This report is based on the analysis carried out on the WeRateDogs tweets which is part of the Udacity Nanodegree Data Wrangling project. The datasets were provided by Udacity, but some information needed for the analysis, like favorites and retweet count were not available on the dataset. We had to use Web-Scraping via the Twitter Tweepy API. Our analyses were based on tweets on or before 2017.
WeRateDogs, also known as @dog_rates, is a Twitter account created in 2015 by college student, Matt Nelson with the aim of rating people's dogs with humorous comments about the dogs. Over time, the account received international media attention for its popularity, but also drew attention based on the social media copyright law breach which led to suspension of the account on the 9th of February, 2016. This suspension was as a result of a DMCA claim filed by an unknown person with alleged email account, [email protected] which Matt confirmed he received. The account was restored on Wednesday, 10th February 2016 after Matt Nelson wrote to twitter explaining the impersonation and the unfounded claims.
We would be answering the following questions based on our analysis:
- Which dog breed has the highest ratings?
- Among the Dog Breeds, which top 10 were tweeted most?
- Which dog breed recorded the highest retweet count?
- Which dog breed has the highest number of likes on average?
During the data wrangling process, a number of steps were undertaken in order to get the data ready for analysis. The entire data wrangling process was done using the Jupyter Notebook. The data wrangling steps are listed below:
- Data Gathering
- Assessing Data
- Cleaning Data
- Storing Data
- Explanatory Analysis
There were three datasets for our analysis and three separate methods were taken to download each of them. The first method was to directly download the twitter_archive_enhanced.csv dataset and manually load it using the pandas read_csv object. This dataset contained over 5000+ datasets of The second method was using the Requests library to download the image_prediction dataset from the website url provided. The third and final method using the Tweepy library to query the remaining dataset (tweet_json.txt) through the Twitter API. The returned result was in JSON format, and this result was saved to our directory for further assessment and analysis.
This process involved both manual and programmatic assessment of our datasets. We leveraged the Pandas library functions for the programmatic assessment. The functions used were DataFrame.info(), DataFrame.describe(), DataFrame.head(), etc. The matplotlib library was useful for visualization of the datasets in order to draw more insights on relationships among the columns. We also checked our datasets for both Quality and Tidiness issues. Quality issues are those relating to the content of our datasets which include missing data, invalid data, inaccurate date or inconsistent data. Tidiness issues on the other hand, refers to structure of our data (columns, rows or table). We were able to observe about 8 quality issues and 2 Tidiness issues on our datasets. After the assessment, the three datasets were merged into a single column for further analysis.
This step was all about cleaning our dataset based on all of the issues observed during the assessment stage.
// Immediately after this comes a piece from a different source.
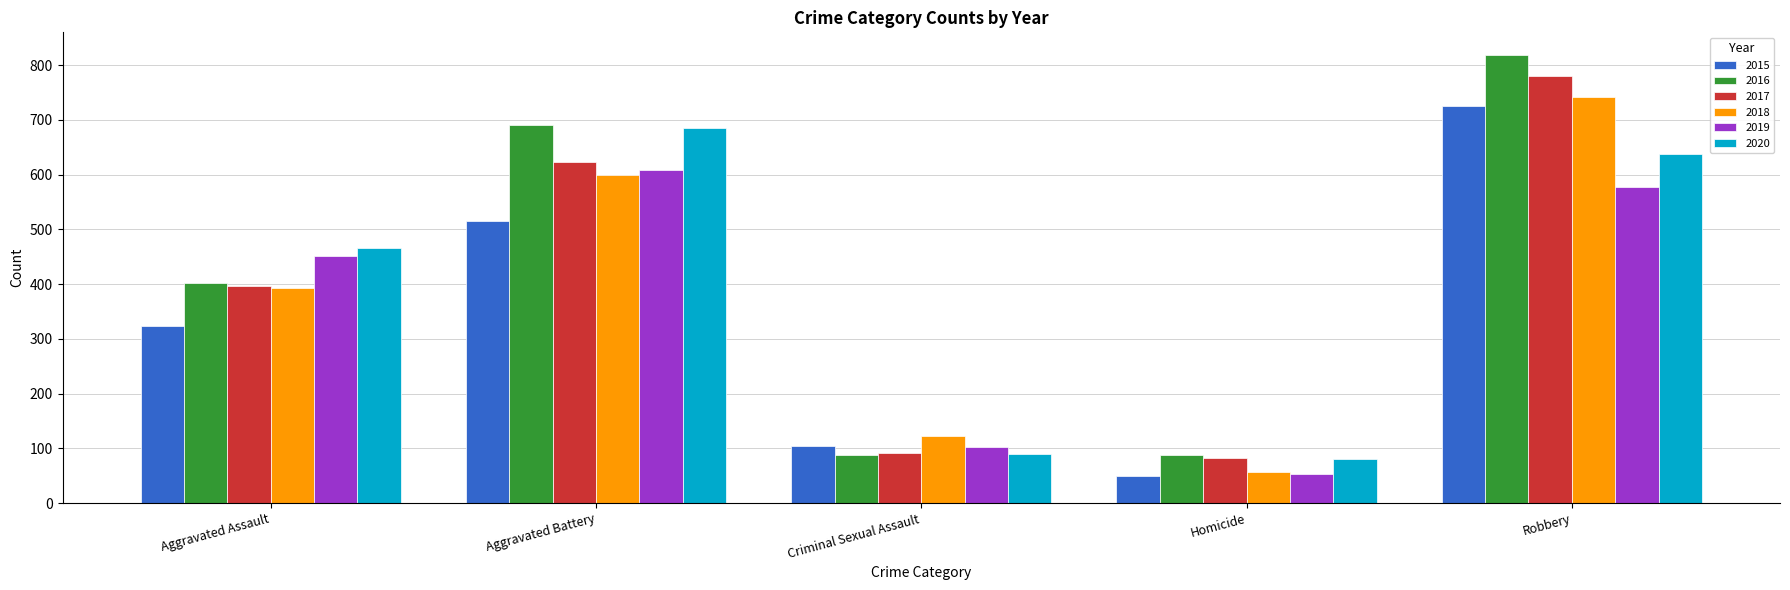

At how many categories does at least one series exceed 462?

3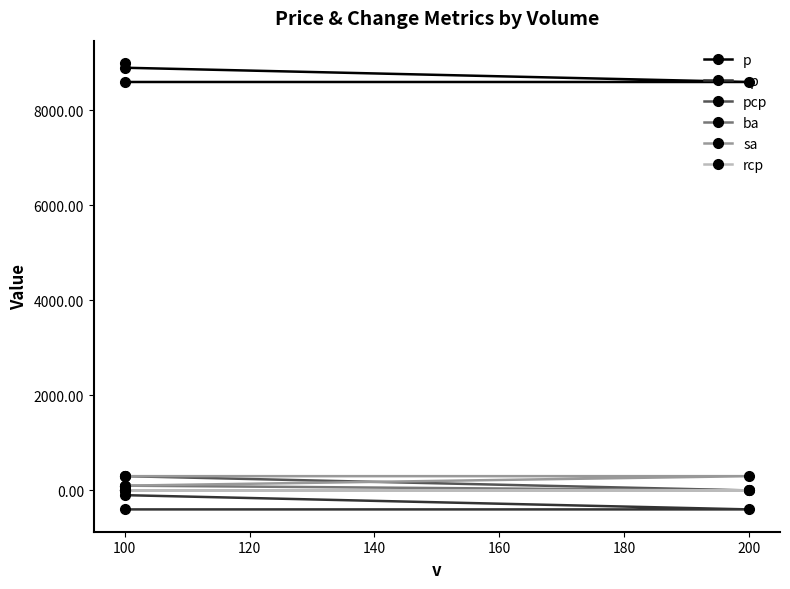

Count the number of categories in the chart.

4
The cleaning process involved changing datatypes, dropping columns and rows that would not be useful, replacing or dropping missing rows/columns, correcting spelling errors, collapsing columns of similar features into a single column.
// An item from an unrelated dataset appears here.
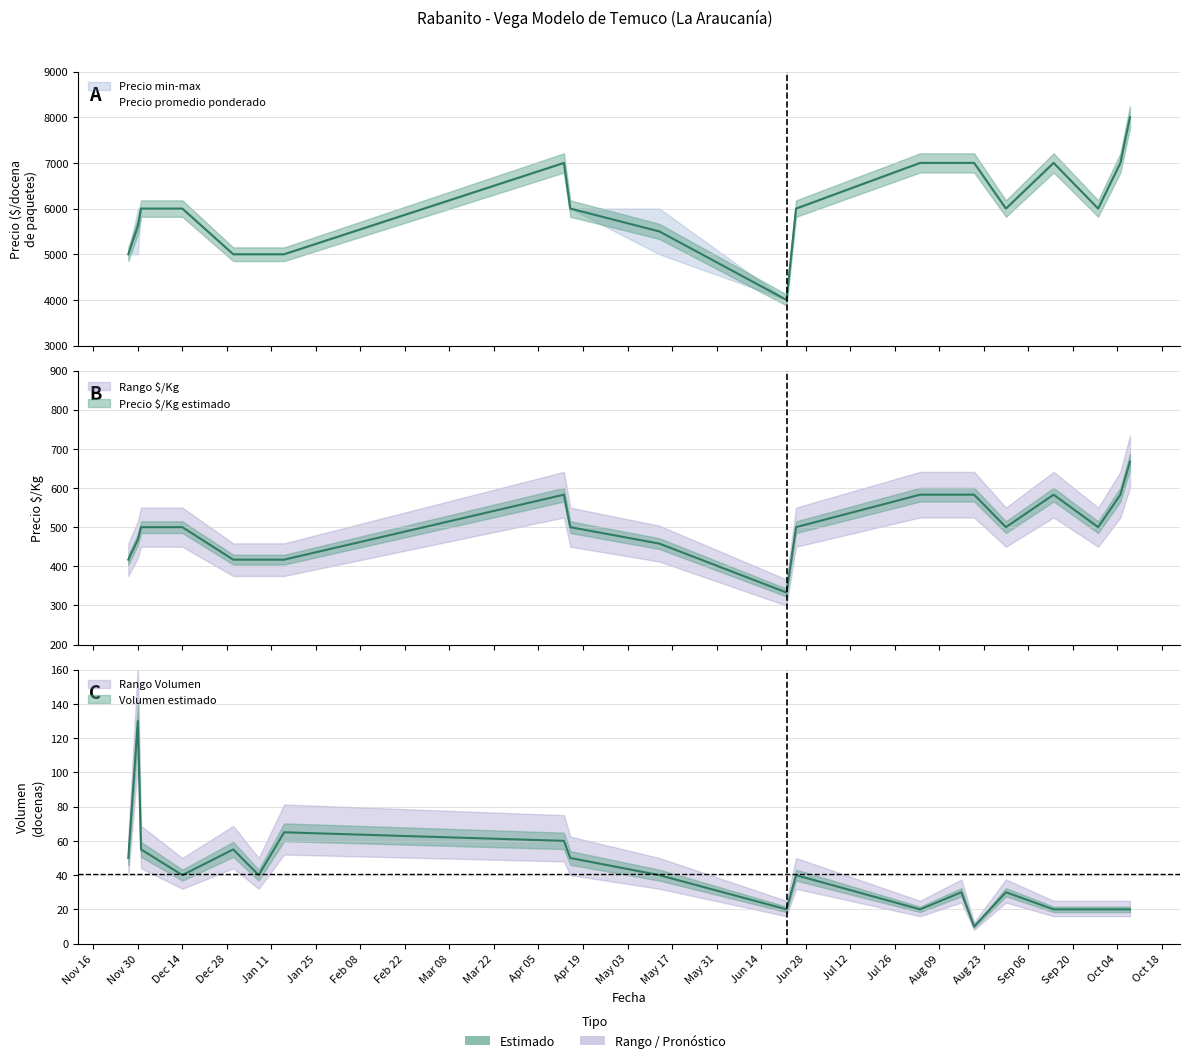

True or false: Precio minimo and Precio promedio ponderado intersect in this chart.

False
At the end of the cleaning process, the cleaned data was saved and stored as twitter_archive_master.csv for exploratory and explanatory data analysis.
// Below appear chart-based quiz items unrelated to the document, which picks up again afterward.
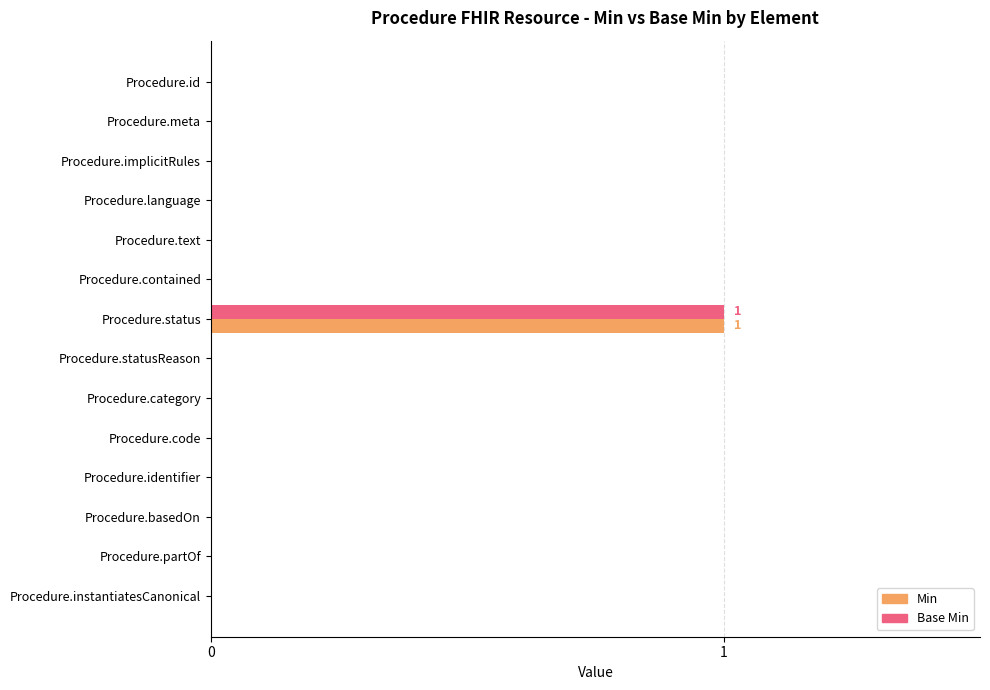

The value of Min at Procedure.code is 0. True or false?

True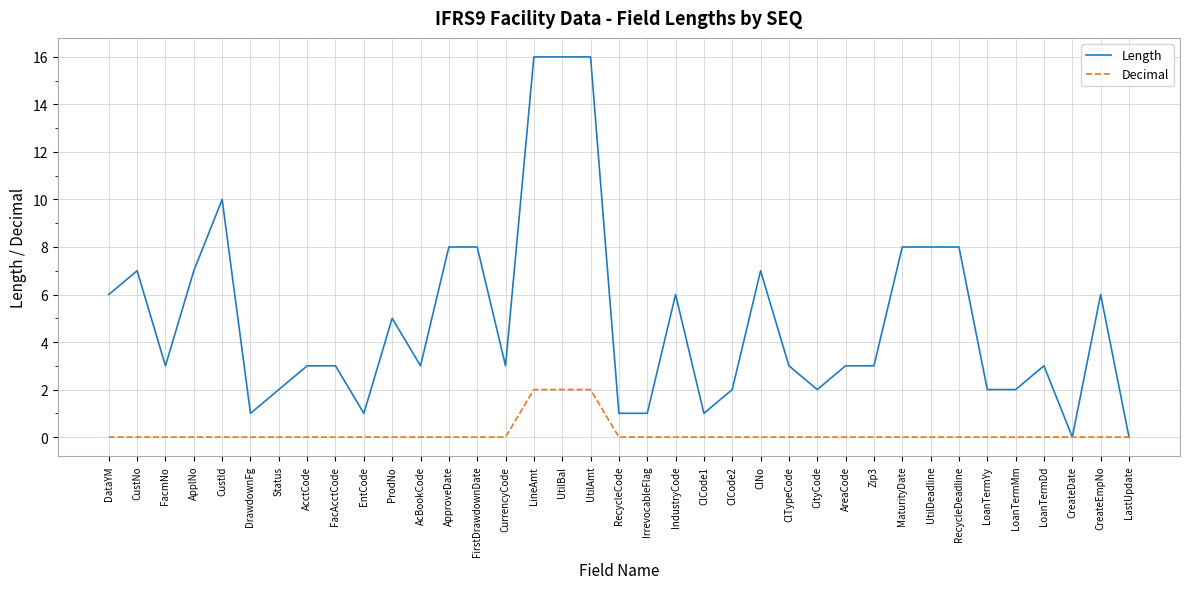

What is the difference between the Length values at CurrencyCode and DataYM?

3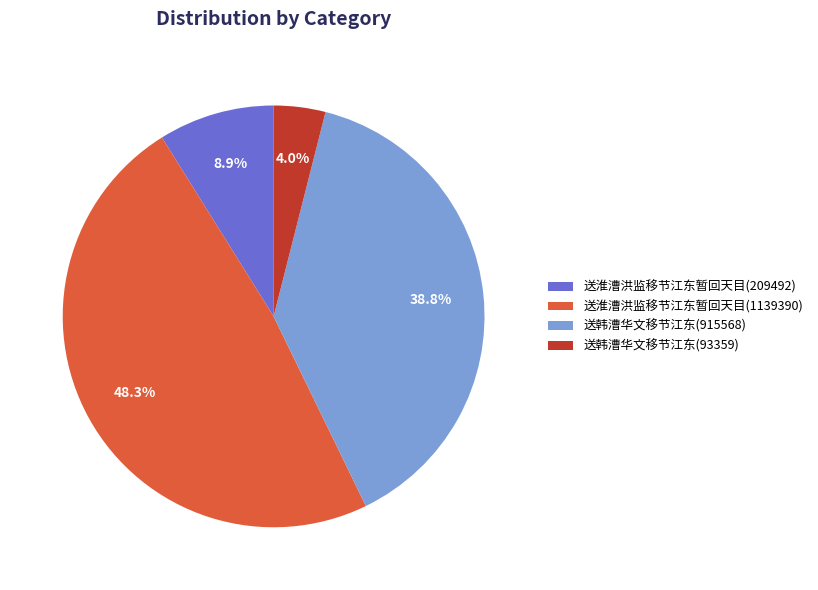

Is it true that 送韩漕华文移节江东(93359) is 4% of the pie?

True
• Bourvier Des Flandres and Clumber recorded the highest average tweet rating with an average tweet rating of 13, followed by Saluki with average tweet rating of 12.5.
• We can also conclude that Bouvier Des Flandres, Clumber, Saluki, Briard, and Tibetan Mastiff are top 5 rated dog breeds.
• The visualization shows the Top 10 Tweeted Dog Breeds.
• We can conclude that Golden Retriever is the most tweeted Dog Breed 158 tweet counts, followed by Labrador Retriever with Tweet count of 108.
• It appears Golden Retriever is the most popular breed of dog in homes.
• Golden Retriever remains the most retweeted dog breed with total retweet count of 477,396 retweets, followed by Labrador Retriever with retweet count of 313,615.
• We can conclude that Bedlington Terrier has the highest average number of likes per tweet compared to other dog breeds.
• It appears Bedlington Terrier has the most humorous display and audience engagement which led to its highest number of likes every time it was tweeted.
We can conclude that based on number, Golden Retriever is most popular dog breed in homes, while Berlington Terrier has the highest audience vote.